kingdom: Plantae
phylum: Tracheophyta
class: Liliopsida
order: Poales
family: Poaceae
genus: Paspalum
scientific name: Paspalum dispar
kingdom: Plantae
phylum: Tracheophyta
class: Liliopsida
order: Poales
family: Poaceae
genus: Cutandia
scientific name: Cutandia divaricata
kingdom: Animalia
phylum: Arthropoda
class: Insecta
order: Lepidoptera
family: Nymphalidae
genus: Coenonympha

============

> WHAT YOU WILL DO: Copy every line of the listing above without changing any word, spelling, or line order.

> FINAL ANSWER:
kingdom: Plantae
phylum: Tracheophyta
class: Liliopsida
order: Poales
family: Poaceae
genus: Paspalum
scientific name: Paspalum dispar
kingdom: Plantae
phylum: Tracheophyta
class: Liliopsida
order: Poales
family: Poaceae
genus: Cutandia
scientific name: Cutandia divaricata
kingdom: Animalia
phylum: Arthropoda
class: Insecta
order: Lepidoptera
family: Nymphalidae
genus: Coenonympha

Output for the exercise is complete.